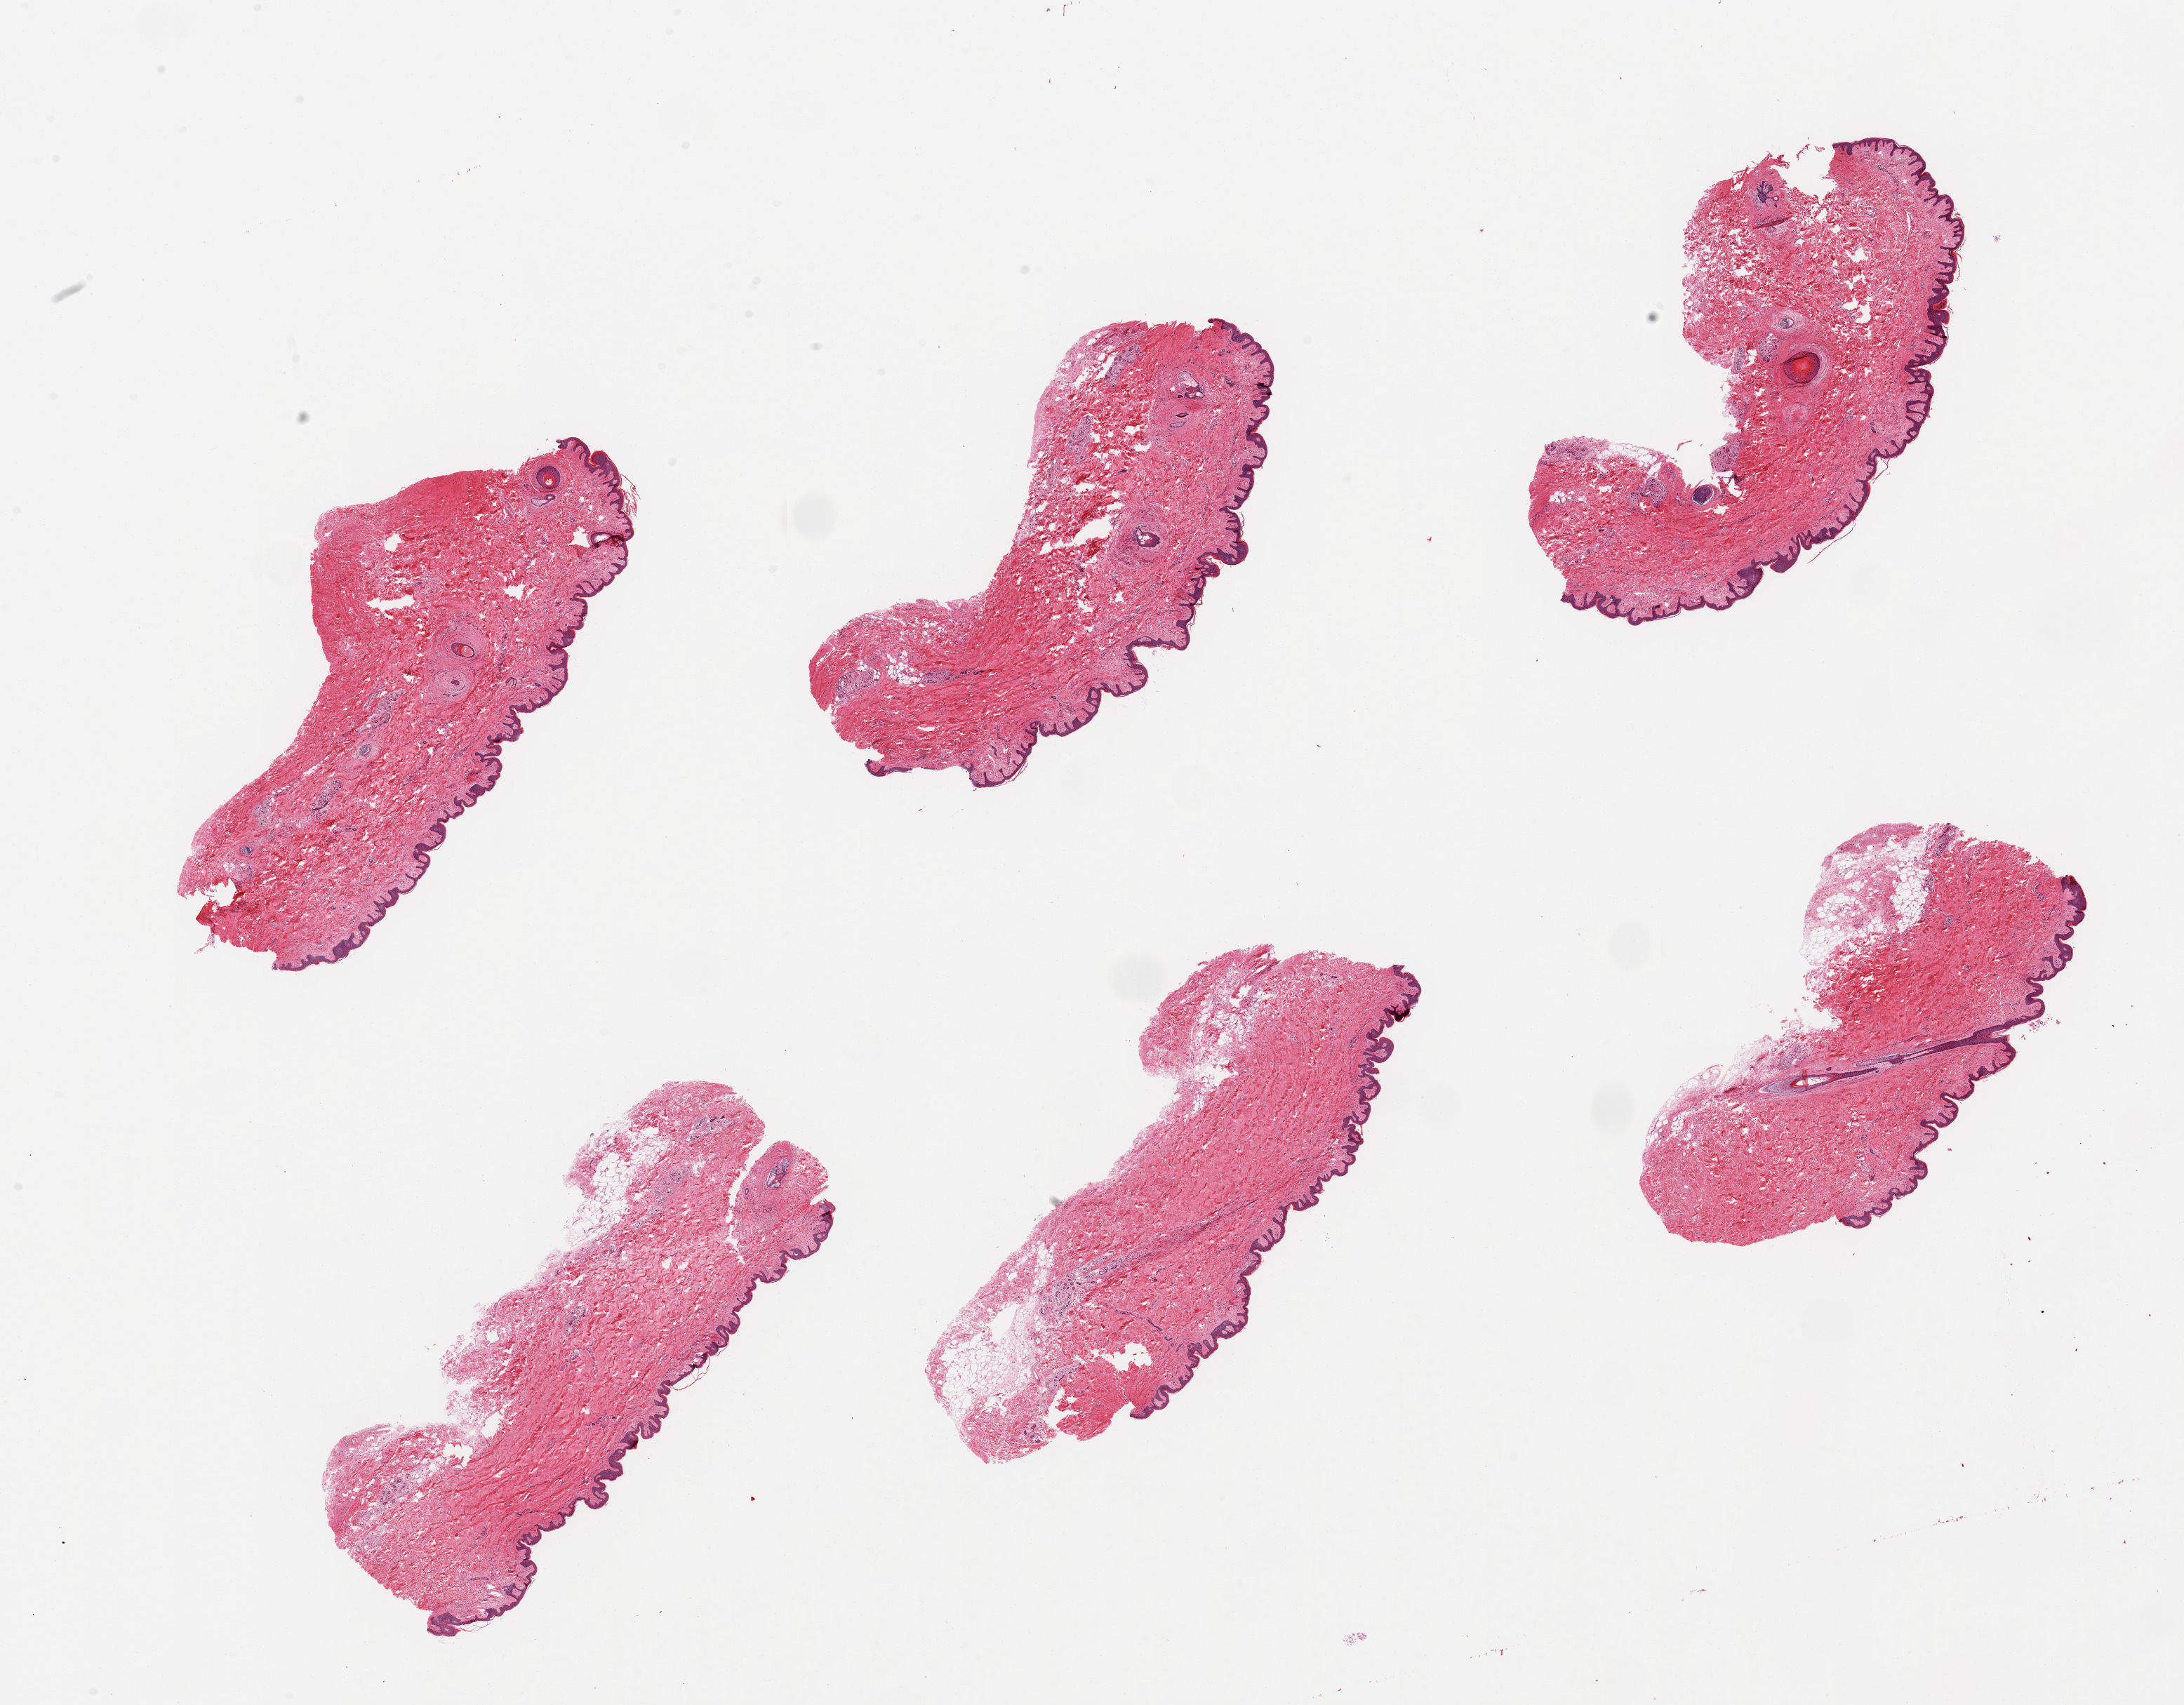
Whole-slide image, haematoxylin and eosin stain, brightfield, a low-resolution overview of the entire scanned area, about 24.6 x 19.2 mm, PAXgene-fixed paraffin-embedded (PFPE) section, section of skin of suprapubic region (target tissue), tissue donor sample. Donor: male.
Review note (as recorded): 6 pieces; some adnexal glands are moderately autolyzed; well trimmed; 10% dermal fat.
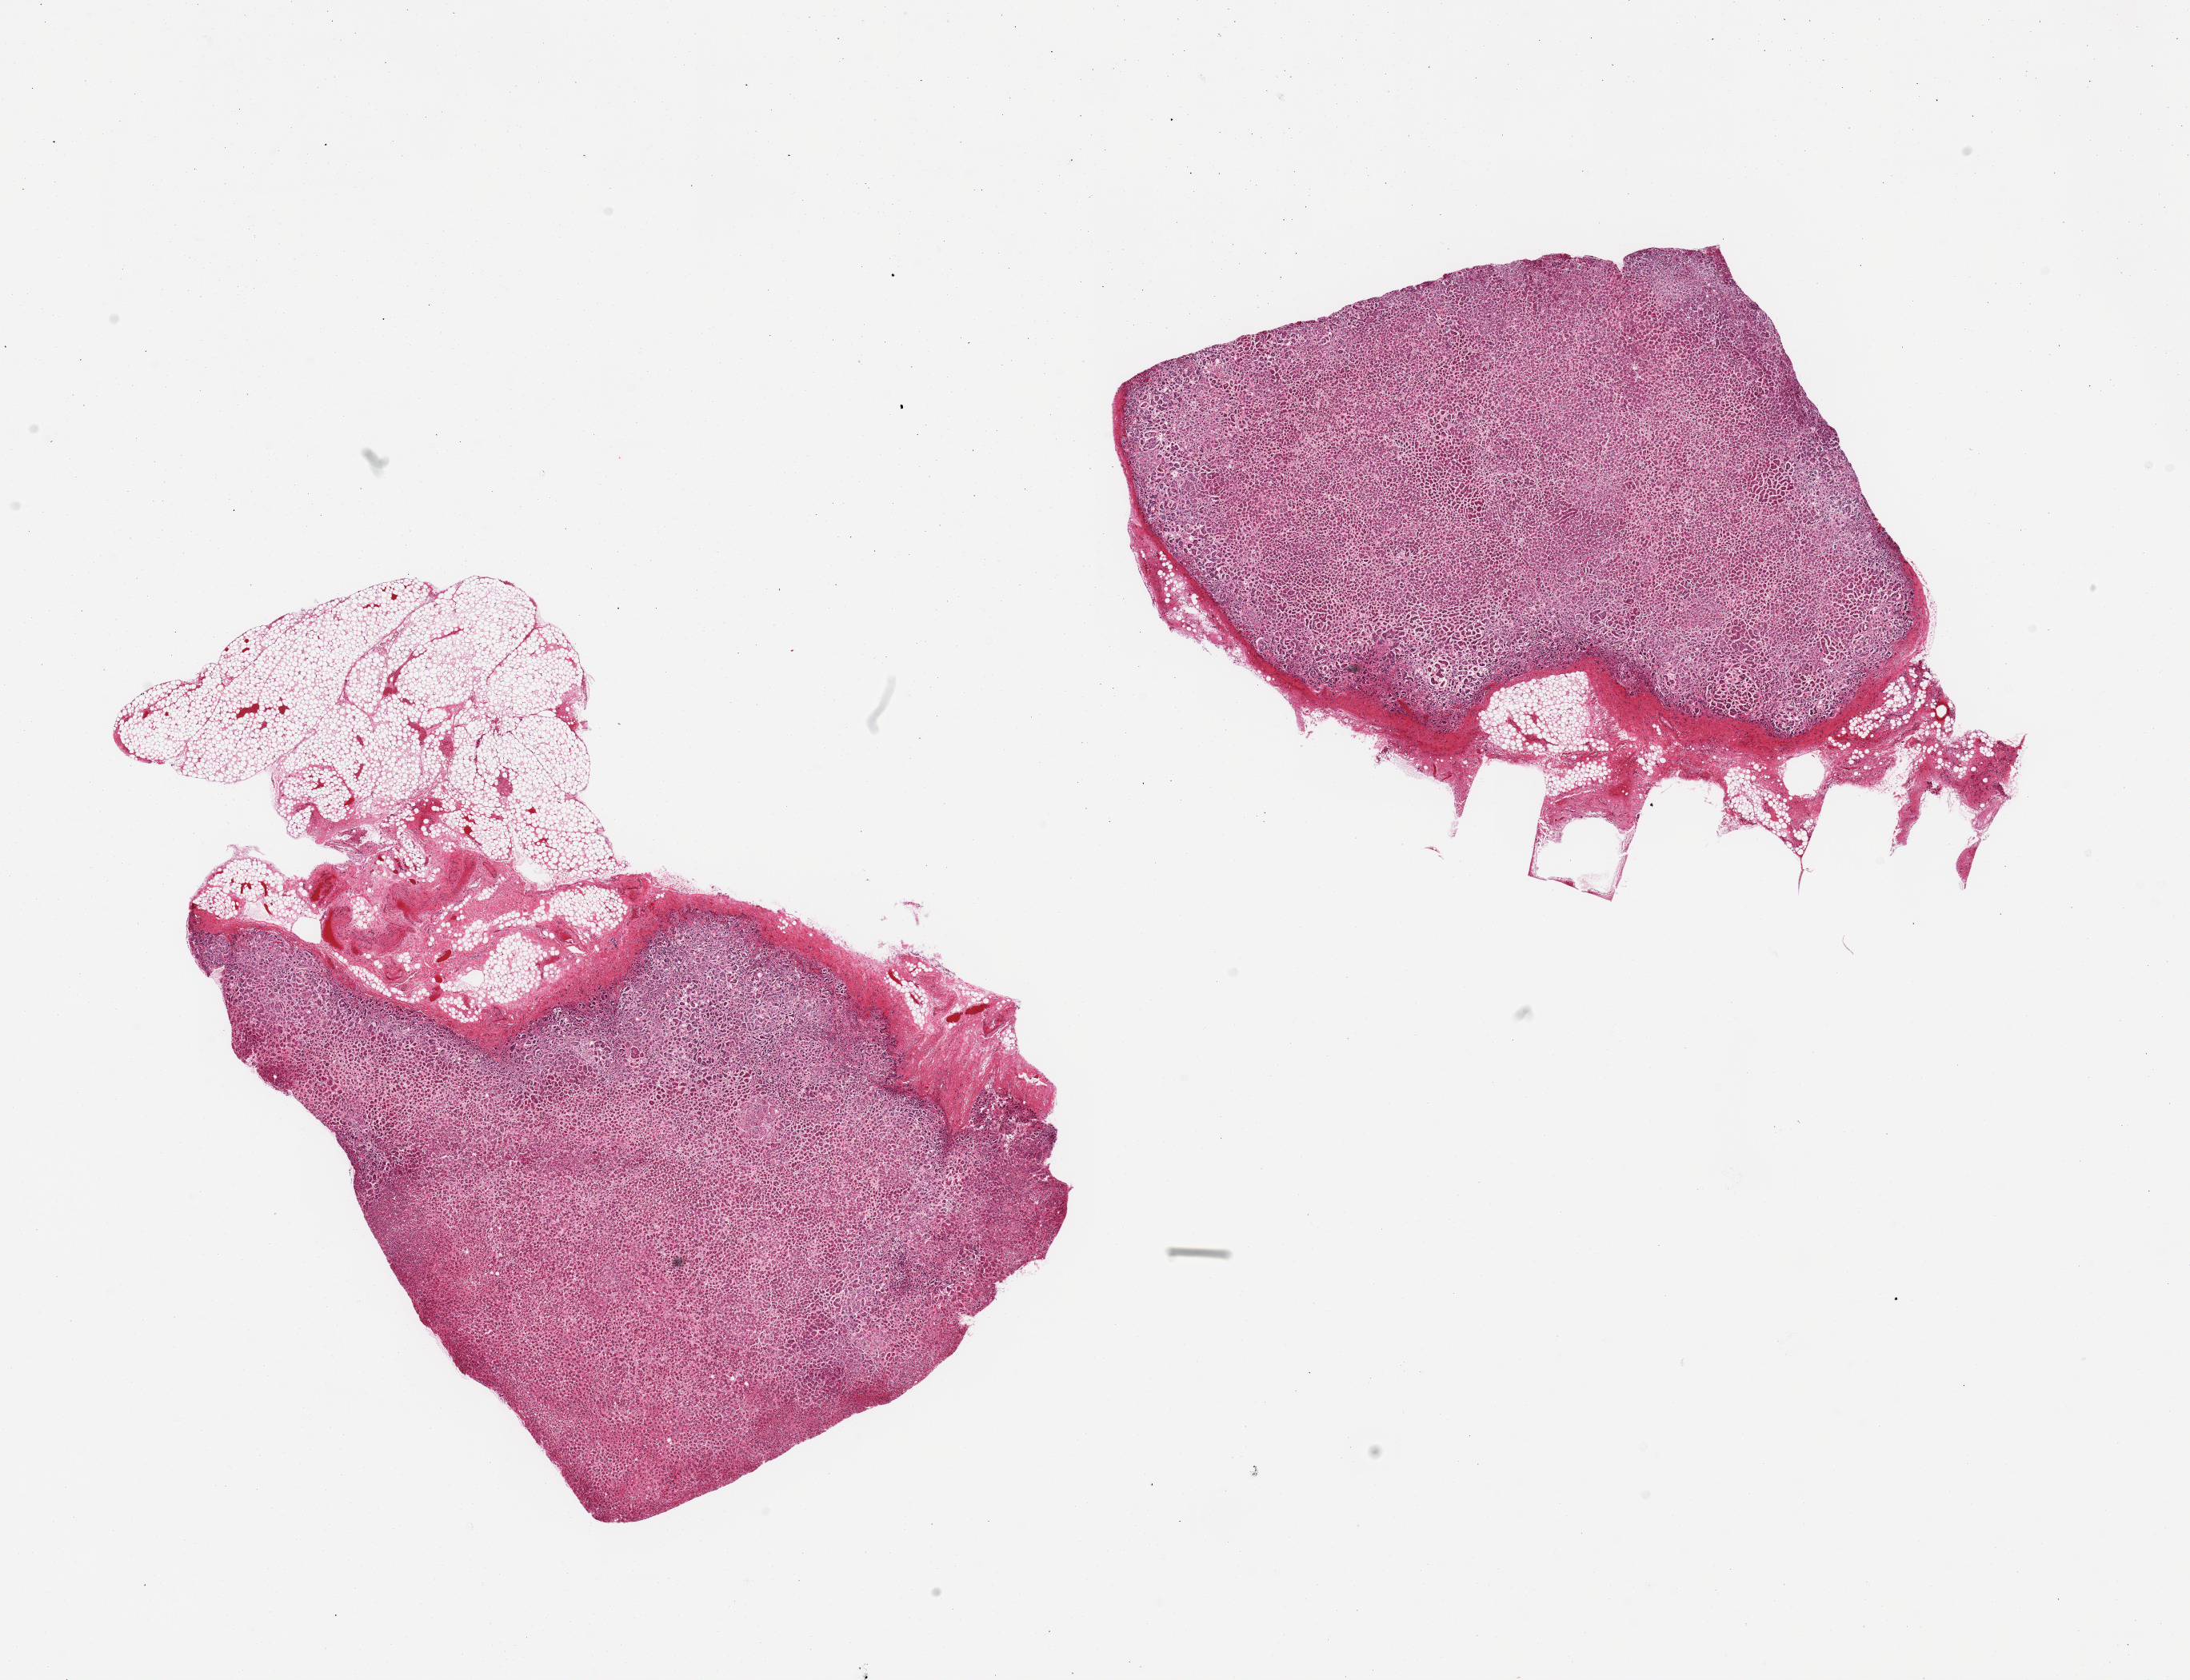
Whole-slide image, haematoxylin and eosin stain, low-resolution overview of the scanned area, about 21.7 x 16.6 mm. PAXgene-fixed paraffin-embedded (PFPE) section. Target tissue: adrenal gland. Tissue donor sample. Female donor.
- pathologist's review note for this sample: 2 pieces; well trimmed except for a 4mm fat nodule at end of 1 piece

┄┄┄┄┄┄

◆ Aim of the task
Each line from the one containing "Review note (as" through the end of the listing is to be set down exactly, with all pictures left out.

◆ Written answer
Review note (as recorded): 6 pieces; some adnexal glands are moderately autolyzed; well trimmed; 10% dermal fat.
Whole-slide image, haematoxylin and eosin stain, low-resolution overview of the scanned area, about 21.7 x 16.6 mm. PAXgene-fixed paraffin-embedded (PFPE) section. Target tissue: adrenal gland. Tissue donor sample. Female donor.
- pathologist's review note for this sample: 2 pieces; well trimmed except for a 4mm fat nodule at end of 1 piece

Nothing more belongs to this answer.